Selected text:
Metadata-Version: 2.1
Name: sotoki
Version: 2.1.2
Summary: Turn StackExchange dumps into ZIM files for offline usage
Home-page: https://github.com/openzim/sotoki
Author: Kiwix
Author-email: contact+dev@kiwix.org
License: GPLv3+
Keywords: kiwix zim offline stackechange stackoverflow
Classifier: Development Status :: 4 - Beta
Classifier: Intended Audience :: Developers
Classifier: Programming Language :: Python
Classifier: Programming Language :: Python :: 3.9
Classifier: License :: OSI Approved :: GNU General Public License v3 or later (GPLv3+)
Requires-Python: >=3.6
Description-Content-Type: text/markdown
License-File: LICENSE
Requires-Dist: kiwixstorage <1.0,>=0.8.1
Requires-Dist: pif <0.9,>=0.8.2
Requires-Dist: zimscraperlib <4.0,>=3.3.0
Requires-Dist: xml-to-dict <0.2,>=0.1.6
Requires-Dist: cli-formatter <1.3,>=1.2.0
Requires-Dist: py7zr <0.21,>=0.20.4
Requires-Dist: python-slugify <9.0.0,>=8.0.1
Requires-Dist: jinja2 <3.2,>=3.1.0
Requires-Dist: redis !=4.5.2,<5.0,>=4.5.1
Requires-Dist: beautifulsoup4 <5.0,>=4.9.3
Requires-Dist: lxml <4.10,>=4.9.1
Requires-Dist: jinja2-pluralize <0.4,>=0.3.0
Requires-Dist: tld <0.14,>=0.13
Requires-Dist: mistune <3.0.0,>=2.0.5
Requires-Dist: python-dateutil <2.9,>=2.8.2
Requires-Dist: psutil <6.0,>=5.9.4
Requires-Dist: python-snappy <1.0,>=0.6.0
Requires-Dist: bidict <0.23,>=0.22.1
Requires-Dist: cchardet <2.2,>=2.1.7

Sotoki
======

`Sotoki` (*Stack Overflow to Kiwix*) is an
[openZIM](https://github.com/openzim) scraper to create offline
versions of [Stack Exchange](https://stackexchange.com) websites such
as [Stack Overflow](https://stackoverflow.com/).

Check your understanding:
A – Translate into Spanish this sentence from the Sotoki package page: "Sotoki (Stack Overflow to Kiwix) is an openZIM scraper to create offline versions of Stack Exchange websites such as Stack Overflow."
B – Echo the part of the Sotoki package page starting at "Metadata-Version: 2.1" and ending at "or later (GPLv3+)", character for character.

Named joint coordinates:
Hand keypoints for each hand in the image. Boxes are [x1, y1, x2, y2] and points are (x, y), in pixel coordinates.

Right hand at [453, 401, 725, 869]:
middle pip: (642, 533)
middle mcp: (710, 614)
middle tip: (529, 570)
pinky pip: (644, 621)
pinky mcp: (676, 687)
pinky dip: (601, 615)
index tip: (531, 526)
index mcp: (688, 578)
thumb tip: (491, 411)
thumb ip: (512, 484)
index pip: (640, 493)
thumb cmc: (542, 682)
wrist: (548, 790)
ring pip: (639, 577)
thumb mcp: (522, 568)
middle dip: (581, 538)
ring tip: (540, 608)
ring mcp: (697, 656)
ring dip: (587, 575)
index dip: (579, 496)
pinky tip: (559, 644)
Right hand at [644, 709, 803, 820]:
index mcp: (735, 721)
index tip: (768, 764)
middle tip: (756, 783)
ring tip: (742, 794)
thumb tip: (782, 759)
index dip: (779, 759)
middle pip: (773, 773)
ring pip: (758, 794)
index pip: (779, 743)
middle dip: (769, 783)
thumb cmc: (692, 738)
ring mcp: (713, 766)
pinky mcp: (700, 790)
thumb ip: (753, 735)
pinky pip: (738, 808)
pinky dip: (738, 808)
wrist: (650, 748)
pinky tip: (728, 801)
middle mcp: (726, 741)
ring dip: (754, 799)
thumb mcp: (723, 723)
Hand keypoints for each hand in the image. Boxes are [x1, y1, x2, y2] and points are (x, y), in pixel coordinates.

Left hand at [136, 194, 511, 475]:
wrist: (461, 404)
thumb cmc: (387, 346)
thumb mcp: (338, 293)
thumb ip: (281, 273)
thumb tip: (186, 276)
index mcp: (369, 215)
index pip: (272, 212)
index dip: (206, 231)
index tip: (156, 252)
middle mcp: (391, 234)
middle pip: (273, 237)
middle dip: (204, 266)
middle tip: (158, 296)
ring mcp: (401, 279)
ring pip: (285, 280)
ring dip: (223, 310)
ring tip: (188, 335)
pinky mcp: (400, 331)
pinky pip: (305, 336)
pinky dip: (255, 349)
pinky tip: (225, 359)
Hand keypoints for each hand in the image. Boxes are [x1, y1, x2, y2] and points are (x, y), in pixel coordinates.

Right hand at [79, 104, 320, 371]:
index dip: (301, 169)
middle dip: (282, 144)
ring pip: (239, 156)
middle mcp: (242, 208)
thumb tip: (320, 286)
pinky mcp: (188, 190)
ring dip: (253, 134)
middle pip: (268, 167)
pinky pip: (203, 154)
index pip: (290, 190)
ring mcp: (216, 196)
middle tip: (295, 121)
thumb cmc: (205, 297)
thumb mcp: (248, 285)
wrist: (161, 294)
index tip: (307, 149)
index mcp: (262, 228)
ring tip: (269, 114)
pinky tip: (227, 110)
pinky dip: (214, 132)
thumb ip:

Results for each task:
A – Sotoki (Stack Overflow to Kiwix) es un scraper de openZIM para crear versiones sin conexión de sitios web de Stack Exchange, como Stack Overflow.

B –
Metadata-Version: 2.1
Name: sotoki
Version: 2.1.2
Summary: Turn StackExchange dumps into ZIM files for offline usage
Home-page: https://github.com/openzim/sotoki
Author: Kiwix
Author-email: contact+dev@kiwix.org
License: GPLv3+
Keywords: kiwix zim offline stackechange stackoverflow
Classifier: Development Status :: 4 - Beta
Classifier: Intended Audience :: Developers
Classifier: Programming Language :: Python
Classifier: Programming Language :: Python :: 3.9
Classifier: License :: OSI Approved :: GNU General Public License v3 or later (GPLv3+)